Tale esecutivo varò la riforma scolastica che introdusse l’istruzione obbligatoria, laica e gratuita per tutti i bambini dai 6 ai 9 anni.
Di orientamento filofrancese, per rompere l’isolamento dell’Italia accettò nel 1882 la Triplice Alleanza con Germania e Austria, per la quale ottenne una formula assolutamente difensiva.
Lo stesso anno portò a termine la riforma elettorale che fece salire gli aventi diritto al voto dal 2 al 7% della popolazione.
Fu il fautore del “trasformismo”, un progetto politico che prevedeva il coinvolgimento di tutti i deputati nell’appoggio ad un governo progressista prescindendo dall’appartenza ai diversi e tradizionali schieramenti politici di appartenenza, la cui esistenza era considerata superata da Depretis.
In questo progetto fu appoggiato dall’allora capo della Destra storica, Marco Minghetti.
I governi trasformisti così costituiti portarono alla definitiva e totale abolizione della tassa sul macinato, introdussero le tariffe doganali favorendo l’industria(soprattutto settentrionale) e favorirono l’espansionismo italiano in Africa.
Il trasformismo, tuttavia, contribuì all’aumento delle spese statali e ridusse il potere di controllo del Parlamento.
A causa di un grave problema di gotta, fu costretto nel 1887 a dare le dimissioni dalla guida dell’esecutivo e si ritirò a Stradella a vita privata ove morì all’età di 74 anni.
Dopo i funerali, il suo corpo fu sepolto presso il cimitero del suo paese d’origine.
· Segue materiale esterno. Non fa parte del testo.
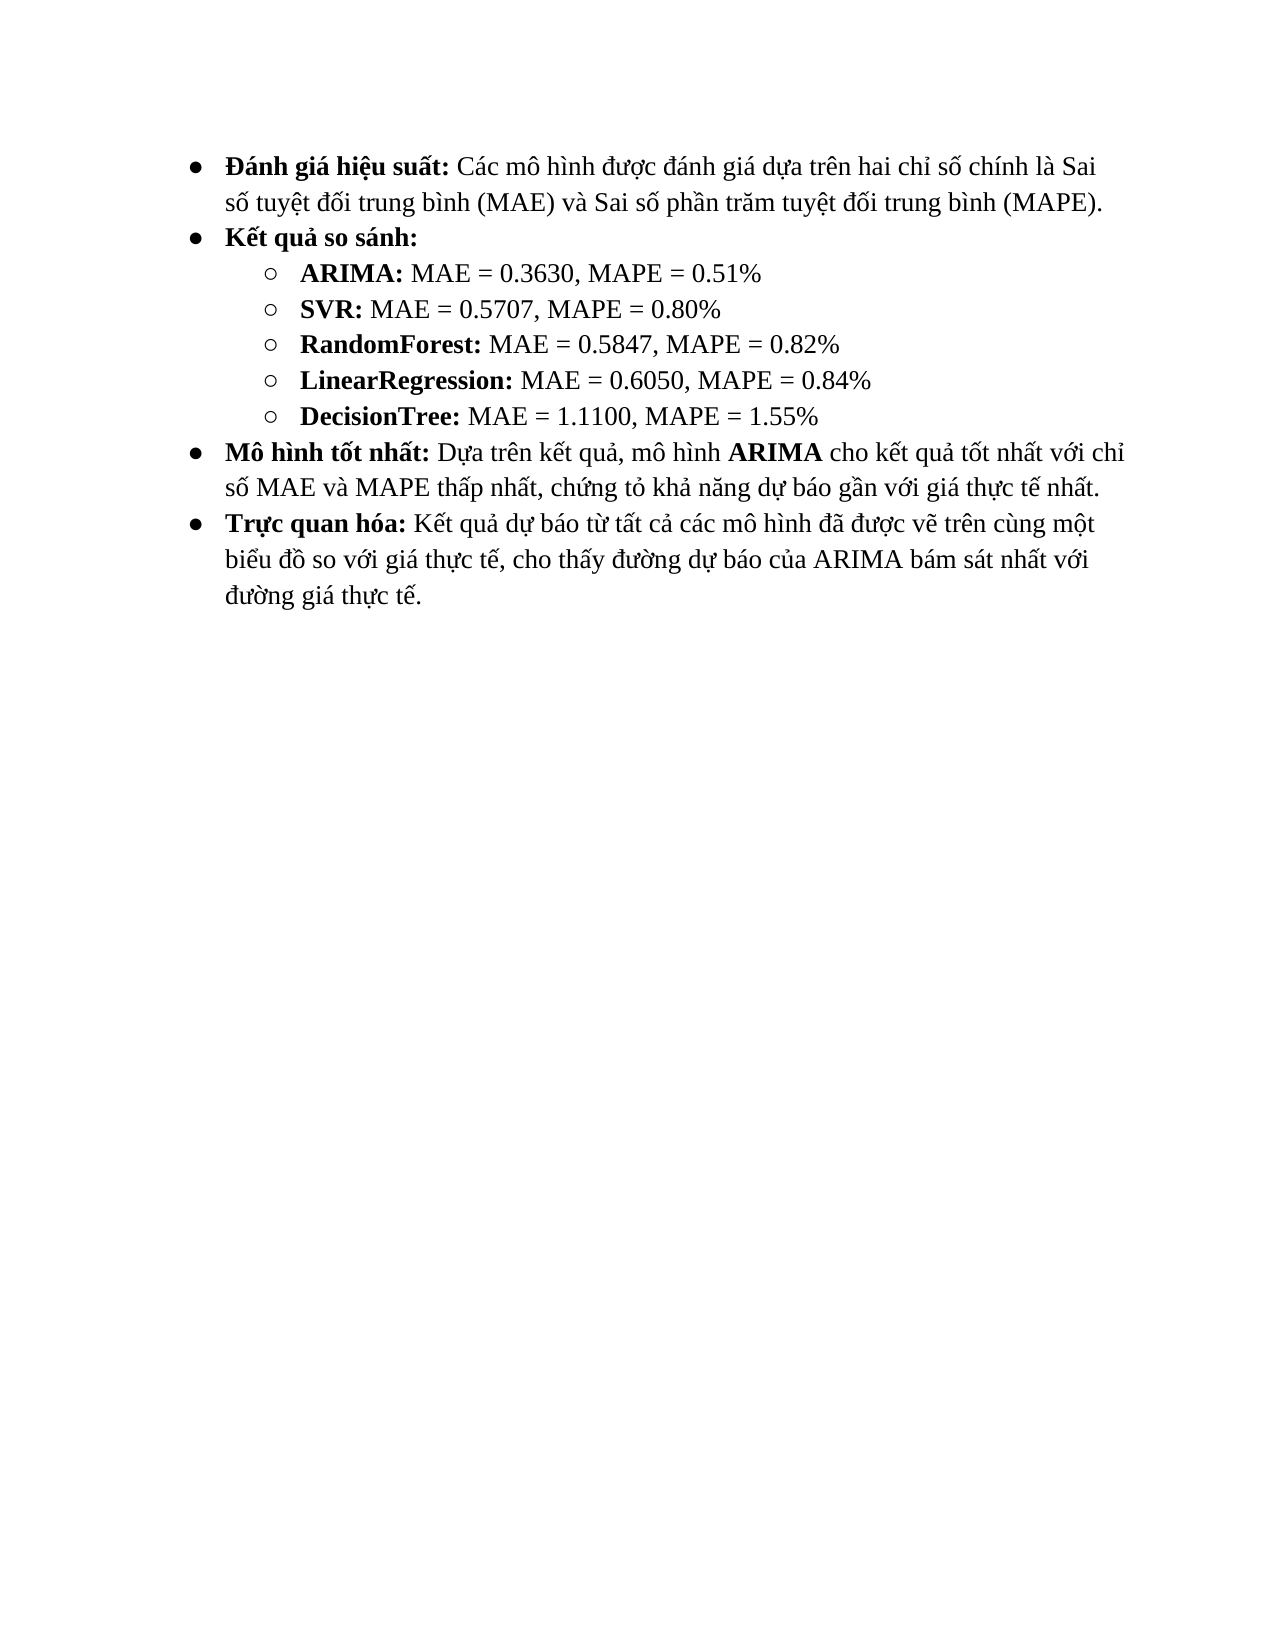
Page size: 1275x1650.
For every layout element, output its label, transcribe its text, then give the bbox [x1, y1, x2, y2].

list Mô hình tốt nhất: Dựa trên kết quả, mô hình ARIMA cho kết quả tốt nhất với chỉ số MAE và MAPE thấp nhất, chứng tỏ khả năng dự báo gần với giá thực tế nhất. [187, 436, 1125, 503]
list Kết quả so sánh: [187, 221, 1125, 253]
list ARIMA: MAE = 0.3630, MAPE = 0.51% [262, 257, 1125, 288]
list SVR: MAE = 0.5707, MAPE = 0.80% [262, 293, 1125, 324]
list RandomForest: MAE = 0.5847, MAPE = 0.82% [262, 329, 1125, 360]
list LinearRegression: MAE = 0.6050, MAPE = 0.84% [262, 364, 1125, 396]
list Đánh giá hiệu suất: Các mô hình được đánh giá dựa trên hai chỉ số chính là Sai số tuyệt đối trung bình (MAE) và Sai số phần trăm tuyệt đối trung bình (MAPE). [187, 150, 1125, 217]
list DecisionTree: MAE = 1.1100, MAPE = 1.55% [262, 400, 1125, 431]
list Trực quan hóa: Kết quả dự báo từ tất cả các mô hình đã được vẽ trên cùng một biểu đồ so với giá thực tế, cho thấy đường dự báo của ARIMA bám sát nhất với đường giá thực tế. [187, 507, 1125, 610]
Depretis fu affiliato alla massoneria del quale divenne Gran Maestro e successivamente ricoprì il 33simo grado del rito scozzese antico ed accettato finendo per fare parte del Consiglio Supremo del rito scozzese. Il 29 luglio 1887, giorno dei suoi funerali, lo stendardo dell’Ordine apparve abbrunato alla sede del Grande Oriente d’Italia a Palazzo Quirini ed ancora oggi esiste a Voghera una Loggia intitolata a Depretis.